_PROBLEM DESCRIPTION_: Search the material and gather each line with "broadcast" in it.

-- Opening Marker --

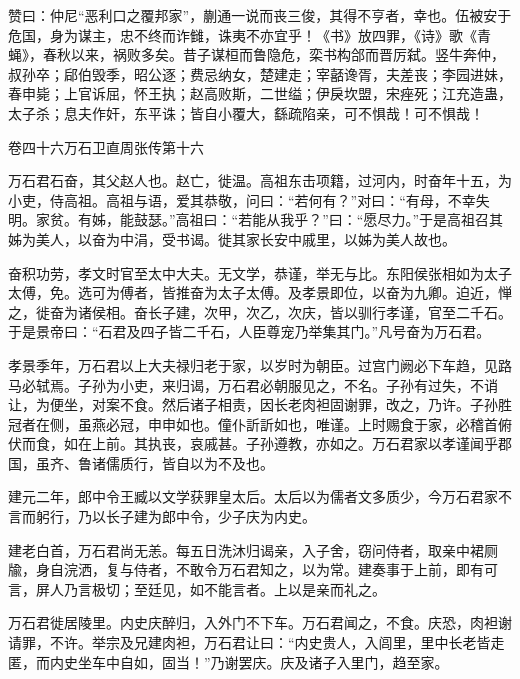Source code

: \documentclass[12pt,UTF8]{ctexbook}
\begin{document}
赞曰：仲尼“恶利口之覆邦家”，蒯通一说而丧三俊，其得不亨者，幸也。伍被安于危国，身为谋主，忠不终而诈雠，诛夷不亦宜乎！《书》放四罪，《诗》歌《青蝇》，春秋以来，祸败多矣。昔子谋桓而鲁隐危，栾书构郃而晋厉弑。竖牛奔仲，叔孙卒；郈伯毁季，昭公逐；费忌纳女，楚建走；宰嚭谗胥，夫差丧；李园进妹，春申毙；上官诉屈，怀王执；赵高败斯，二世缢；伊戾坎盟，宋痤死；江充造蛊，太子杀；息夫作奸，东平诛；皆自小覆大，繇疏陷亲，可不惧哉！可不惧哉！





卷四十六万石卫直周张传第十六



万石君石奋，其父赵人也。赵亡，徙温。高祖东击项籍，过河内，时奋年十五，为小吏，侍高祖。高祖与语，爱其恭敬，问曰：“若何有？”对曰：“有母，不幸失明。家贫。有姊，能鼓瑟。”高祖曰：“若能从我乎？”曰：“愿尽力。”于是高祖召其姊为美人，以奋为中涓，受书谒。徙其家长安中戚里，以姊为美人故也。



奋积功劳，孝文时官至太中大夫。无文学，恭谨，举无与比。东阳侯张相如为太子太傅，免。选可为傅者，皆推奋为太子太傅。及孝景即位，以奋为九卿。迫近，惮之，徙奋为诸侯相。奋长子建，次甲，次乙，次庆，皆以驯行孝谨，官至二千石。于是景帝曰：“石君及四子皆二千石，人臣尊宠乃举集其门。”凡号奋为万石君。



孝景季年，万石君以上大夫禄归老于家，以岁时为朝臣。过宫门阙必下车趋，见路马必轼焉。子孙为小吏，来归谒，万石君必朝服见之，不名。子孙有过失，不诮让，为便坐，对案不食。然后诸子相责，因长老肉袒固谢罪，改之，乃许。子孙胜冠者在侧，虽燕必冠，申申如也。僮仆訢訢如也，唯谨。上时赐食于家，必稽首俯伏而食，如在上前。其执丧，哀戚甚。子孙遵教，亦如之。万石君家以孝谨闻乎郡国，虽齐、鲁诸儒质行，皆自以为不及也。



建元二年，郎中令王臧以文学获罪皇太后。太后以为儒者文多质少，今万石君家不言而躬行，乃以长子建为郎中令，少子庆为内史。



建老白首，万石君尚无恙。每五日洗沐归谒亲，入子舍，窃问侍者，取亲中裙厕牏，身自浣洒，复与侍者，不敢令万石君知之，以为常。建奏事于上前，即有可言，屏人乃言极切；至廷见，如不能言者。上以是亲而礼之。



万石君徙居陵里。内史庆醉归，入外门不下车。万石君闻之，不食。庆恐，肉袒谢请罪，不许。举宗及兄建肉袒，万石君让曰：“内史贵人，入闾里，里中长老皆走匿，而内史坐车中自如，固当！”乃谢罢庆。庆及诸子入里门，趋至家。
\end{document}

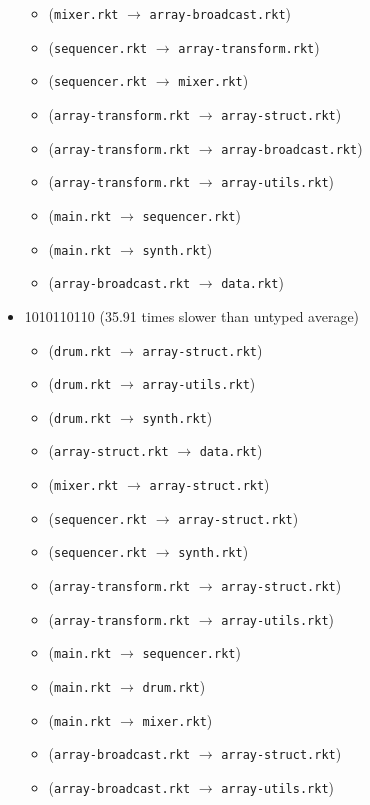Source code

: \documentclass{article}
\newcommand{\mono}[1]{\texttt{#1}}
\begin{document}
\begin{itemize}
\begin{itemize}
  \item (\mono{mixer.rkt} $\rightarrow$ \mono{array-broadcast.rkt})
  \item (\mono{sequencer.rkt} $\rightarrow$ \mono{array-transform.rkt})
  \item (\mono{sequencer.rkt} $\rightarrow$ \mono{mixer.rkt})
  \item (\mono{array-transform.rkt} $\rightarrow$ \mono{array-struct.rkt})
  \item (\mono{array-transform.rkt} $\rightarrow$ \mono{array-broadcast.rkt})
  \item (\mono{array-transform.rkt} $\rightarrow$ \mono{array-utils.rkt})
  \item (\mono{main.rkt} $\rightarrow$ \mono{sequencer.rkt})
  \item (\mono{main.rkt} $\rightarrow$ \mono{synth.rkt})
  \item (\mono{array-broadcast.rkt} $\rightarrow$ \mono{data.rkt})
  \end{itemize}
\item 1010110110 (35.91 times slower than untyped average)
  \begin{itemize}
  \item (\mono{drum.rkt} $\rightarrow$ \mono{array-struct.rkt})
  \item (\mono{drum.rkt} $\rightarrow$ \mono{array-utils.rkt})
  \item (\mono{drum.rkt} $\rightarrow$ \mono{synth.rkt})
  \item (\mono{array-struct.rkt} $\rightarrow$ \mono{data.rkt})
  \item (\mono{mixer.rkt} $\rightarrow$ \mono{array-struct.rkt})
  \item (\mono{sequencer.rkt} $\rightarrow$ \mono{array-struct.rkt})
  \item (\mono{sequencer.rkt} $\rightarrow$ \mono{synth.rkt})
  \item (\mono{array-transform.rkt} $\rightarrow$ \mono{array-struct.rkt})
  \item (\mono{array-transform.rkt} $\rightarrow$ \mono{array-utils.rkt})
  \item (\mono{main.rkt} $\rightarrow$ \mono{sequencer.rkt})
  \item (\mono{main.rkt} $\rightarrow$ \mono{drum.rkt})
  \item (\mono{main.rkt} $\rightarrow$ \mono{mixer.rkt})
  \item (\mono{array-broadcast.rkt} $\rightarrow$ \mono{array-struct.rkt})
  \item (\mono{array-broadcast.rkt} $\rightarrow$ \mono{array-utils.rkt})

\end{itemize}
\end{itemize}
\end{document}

-- Closing Marker --
-- Opening Marker --

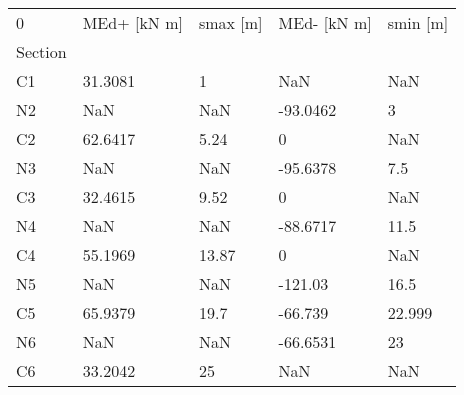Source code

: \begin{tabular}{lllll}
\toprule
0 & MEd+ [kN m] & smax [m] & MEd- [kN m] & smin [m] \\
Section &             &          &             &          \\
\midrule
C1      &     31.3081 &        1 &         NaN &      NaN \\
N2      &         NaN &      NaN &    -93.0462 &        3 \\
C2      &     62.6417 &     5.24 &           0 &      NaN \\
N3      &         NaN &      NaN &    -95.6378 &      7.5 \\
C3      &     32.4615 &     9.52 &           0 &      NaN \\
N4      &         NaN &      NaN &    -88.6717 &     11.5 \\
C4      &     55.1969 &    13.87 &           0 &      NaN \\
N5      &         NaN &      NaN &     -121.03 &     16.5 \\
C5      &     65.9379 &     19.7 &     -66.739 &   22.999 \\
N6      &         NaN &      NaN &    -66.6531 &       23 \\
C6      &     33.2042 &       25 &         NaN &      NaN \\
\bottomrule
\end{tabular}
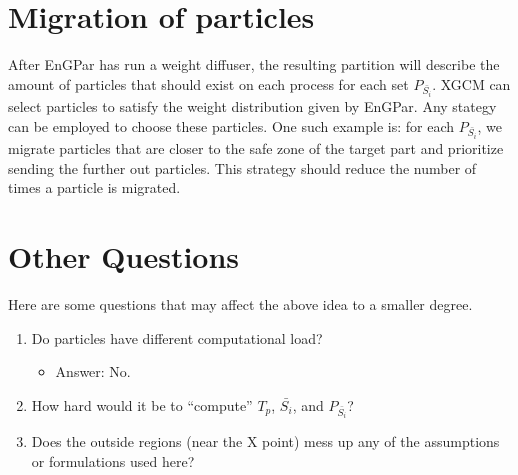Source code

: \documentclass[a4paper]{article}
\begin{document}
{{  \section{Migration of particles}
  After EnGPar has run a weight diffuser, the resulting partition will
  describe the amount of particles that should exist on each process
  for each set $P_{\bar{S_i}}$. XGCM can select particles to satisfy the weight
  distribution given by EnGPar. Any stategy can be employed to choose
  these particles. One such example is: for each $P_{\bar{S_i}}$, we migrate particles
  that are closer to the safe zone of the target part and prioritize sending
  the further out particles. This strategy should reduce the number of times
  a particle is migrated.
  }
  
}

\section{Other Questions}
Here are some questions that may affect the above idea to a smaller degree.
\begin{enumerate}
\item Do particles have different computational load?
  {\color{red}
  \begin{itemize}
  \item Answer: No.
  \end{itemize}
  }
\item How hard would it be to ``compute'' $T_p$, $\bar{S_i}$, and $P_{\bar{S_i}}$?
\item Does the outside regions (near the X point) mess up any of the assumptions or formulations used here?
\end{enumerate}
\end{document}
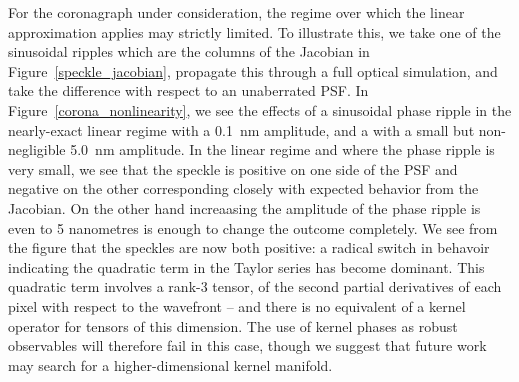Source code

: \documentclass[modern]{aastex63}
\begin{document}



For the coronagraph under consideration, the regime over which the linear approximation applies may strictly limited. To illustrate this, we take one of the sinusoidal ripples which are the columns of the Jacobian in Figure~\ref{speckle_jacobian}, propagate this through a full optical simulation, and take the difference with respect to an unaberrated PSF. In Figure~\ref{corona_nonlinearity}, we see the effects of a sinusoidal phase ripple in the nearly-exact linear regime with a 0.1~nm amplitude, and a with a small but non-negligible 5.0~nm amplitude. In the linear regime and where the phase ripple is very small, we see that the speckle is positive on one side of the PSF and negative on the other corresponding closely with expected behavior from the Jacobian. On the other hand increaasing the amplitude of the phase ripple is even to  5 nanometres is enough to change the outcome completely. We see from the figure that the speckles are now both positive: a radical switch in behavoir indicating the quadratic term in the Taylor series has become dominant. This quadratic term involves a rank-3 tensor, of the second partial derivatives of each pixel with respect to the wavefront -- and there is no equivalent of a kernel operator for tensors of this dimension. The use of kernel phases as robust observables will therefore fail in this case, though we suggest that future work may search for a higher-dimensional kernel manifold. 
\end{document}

-- Closing Marker --

_TASK SOLUTION_:
  \item (\mono{mixer.rkt} $\rightarrow$ \mono{array-broadcast.rkt})
  \item (\mono{array-transform.rkt} $\rightarrow$ \mono{array-broadcast.rkt})
  \item (\mono{array-broadcast.rkt} $\rightarrow$ \mono{data.rkt})
  \item (\mono{array-broadcast.rkt} $\rightarrow$ \mono{array-struct.rkt})
  \item (\mono{array-broadcast.rkt} $\rightarrow$ \mono{array-utils.rkt})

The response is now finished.